START Material to process

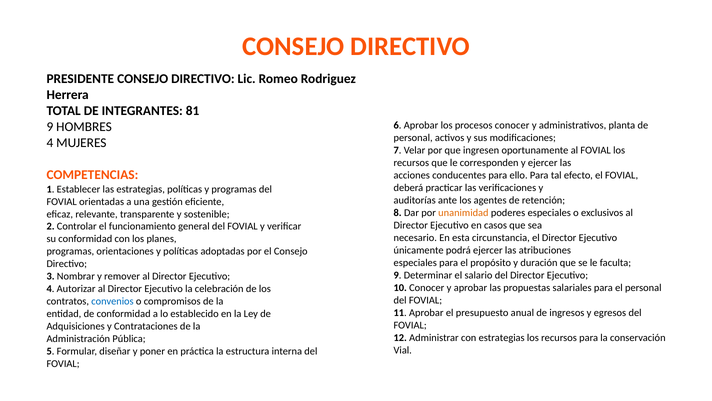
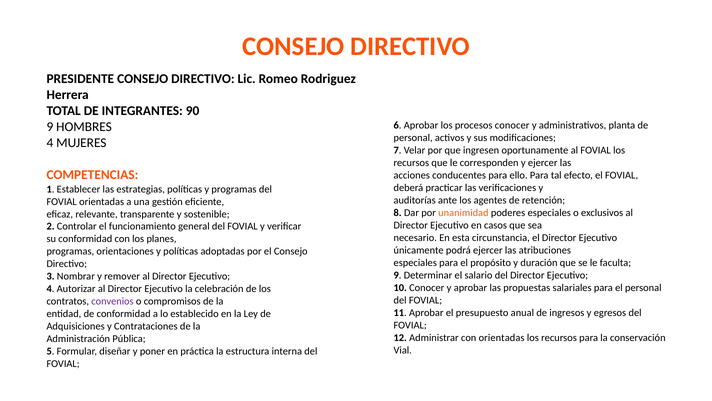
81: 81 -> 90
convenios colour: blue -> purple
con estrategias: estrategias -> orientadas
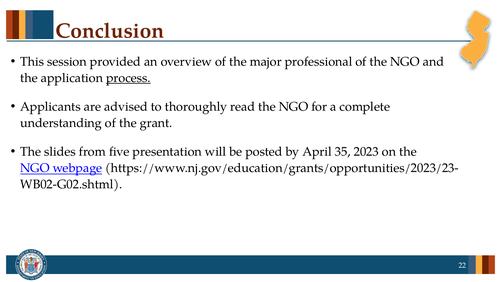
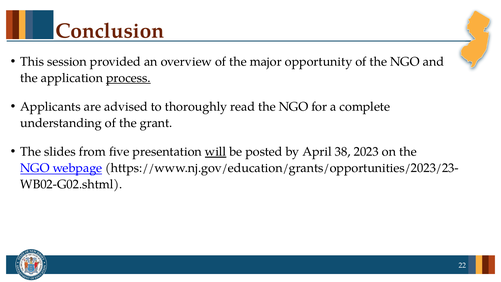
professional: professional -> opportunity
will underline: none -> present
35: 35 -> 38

END Material to process

# What the exercise asks
Rewrite the data lines above with "none" switched to "absent" and everything else left unchanged. Leave the pictures out of your answer.

# Result for this task
81: 81 -> 90
convenios colour: blue -> purple
con estrategias: estrategias -> orientadas
professional: professional -> opportunity
will underline: absent -> present
35: 35 -> 38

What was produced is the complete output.